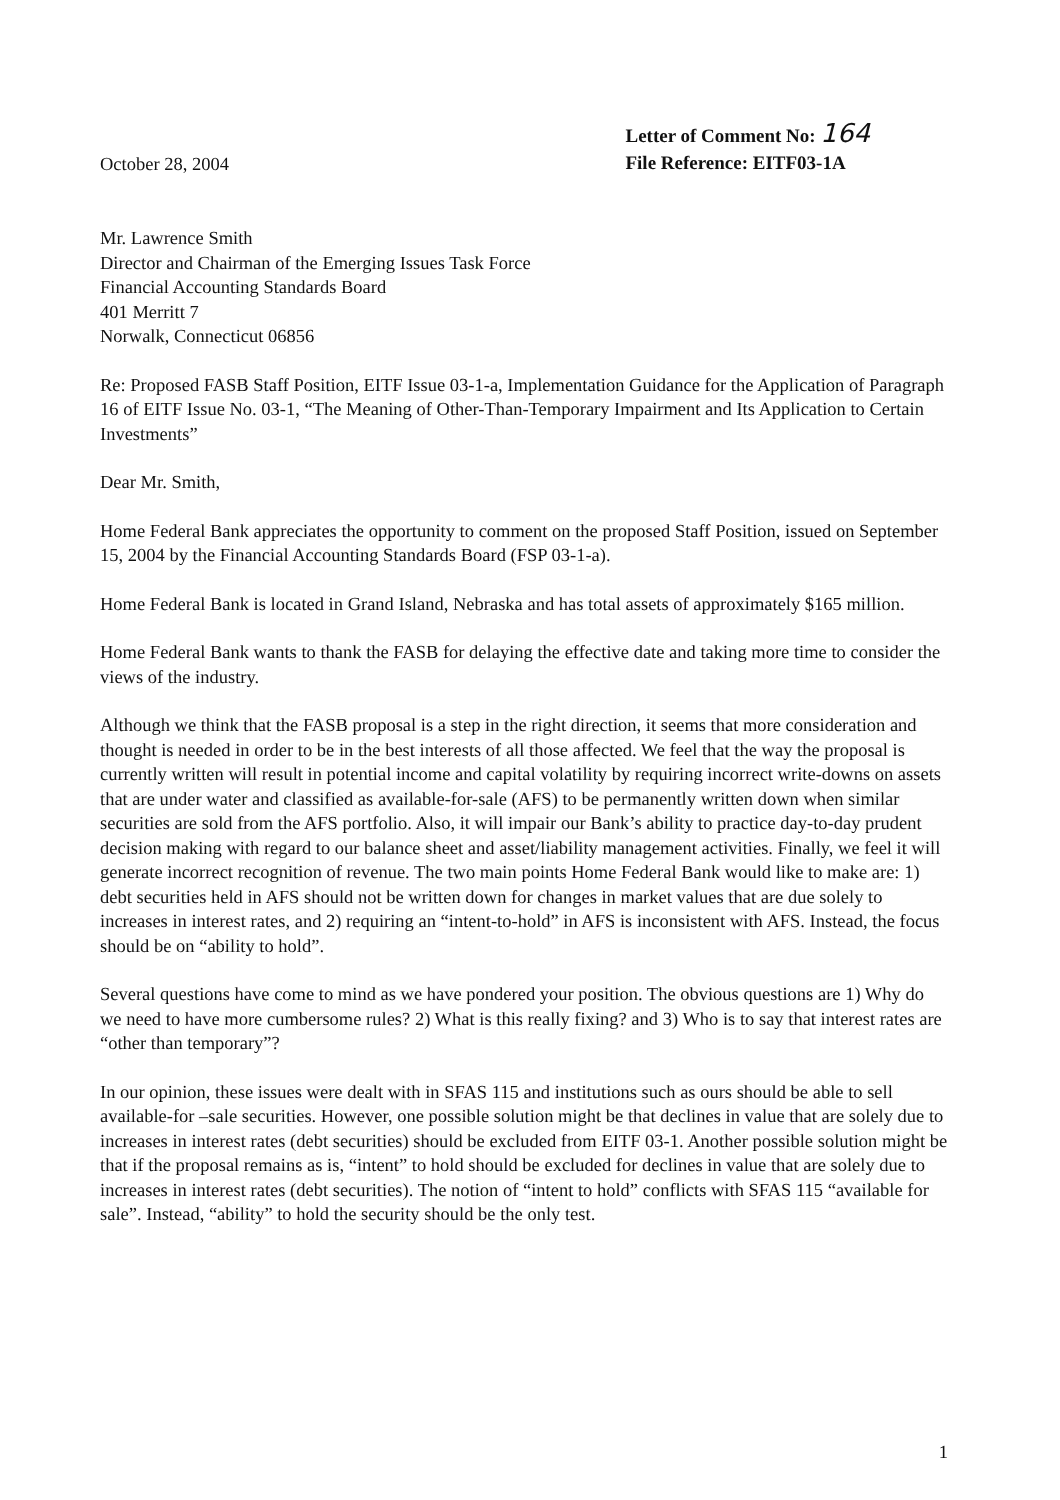October 28, 2004
Letter of Comment No: 164
File Reference: EITF03-1A
Mr. Lawrence Smith
Director and Chairman of the Emerging Issues Task Force
Financial Accounting Standards Board
401 Merritt 7
Norwalk, Connecticut 06856
Re: Proposed FASB Staff Position, EITF Issue 03-1-a, Implementation Guidance for the Application of Paragraph 16 of EITF Issue No. 03-1, “The Meaning of Other-Than-Temporary Impairment and Its Application to Certain Investments”
Dear Mr. Smith,
Home Federal Bank appreciates the opportunity to comment on the proposed Staff Position, issued on September 15, 2004 by the Financial Accounting Standards Board (FSP 03-1-a).
Home Federal Bank is located in Grand Island, Nebraska and has total assets of approximately $165 million.
Home Federal Bank wants to thank the FASB for delaying the effective date and taking more time to consider the views of the industry.
Although we think that the FASB proposal is a step in the right direction, it seems that more consideration and thought is needed in order to be in the best interests of all those affected. We feel that the way the proposal is currently written will result in potential income and capital volatility by requiring incorrect write-downs on assets that are under water and classified as available-for-sale (AFS) to be permanently written down when similar securities are sold from the AFS portfolio. Also, it will impair our Bank’s ability to practice day-to-day prudent decision making with regard to our balance sheet and asset/liability management activities. Finally, we feel it will generate incorrect recognition of revenue. The two main points Home Federal Bank would like to make are: 1) debt securities held in AFS should not be written down for changes in market values that are due solely to increases in interest rates, and 2) requiring an “intent-to-hold” in AFS is inconsistent with AFS. Instead, the focus should be on “ability to hold”.
Several questions have come to mind as we have pondered your position. The obvious questions are 1) Why do we need to have more cumbersome rules? 2) What is this really fixing? and 3) Who is to say that interest rates are “other than temporary”?
In our opinion, these issues were dealt with in SFAS 115 and institutions such as ours should be able to sell available-for –sale securities. However, one possible solution might be that declines in value that are solely due to increases in interest rates (debt securities) should be excluded from EITF 03-1. Another possible solution might be that if the proposal remains as is, “intent” to hold should be excluded for declines in value that are solely due to increases in interest rates (debt securities). The notion of “intent to hold” conflicts with SFAS 115 “available for sale”. Instead, “ability” to hold the security should be the only test.
1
----
* [Required work]
Could you filter the material above and copy each line that holds the word "Financial"?

* [Your solution]
Financial Accounting Standards Board
Home Federal Bank appreciates the opportunity to comment on the proposed Staff Position, issued on September 15, 2004 by the Financial Accounting Standards Board (FSP 03-1-a).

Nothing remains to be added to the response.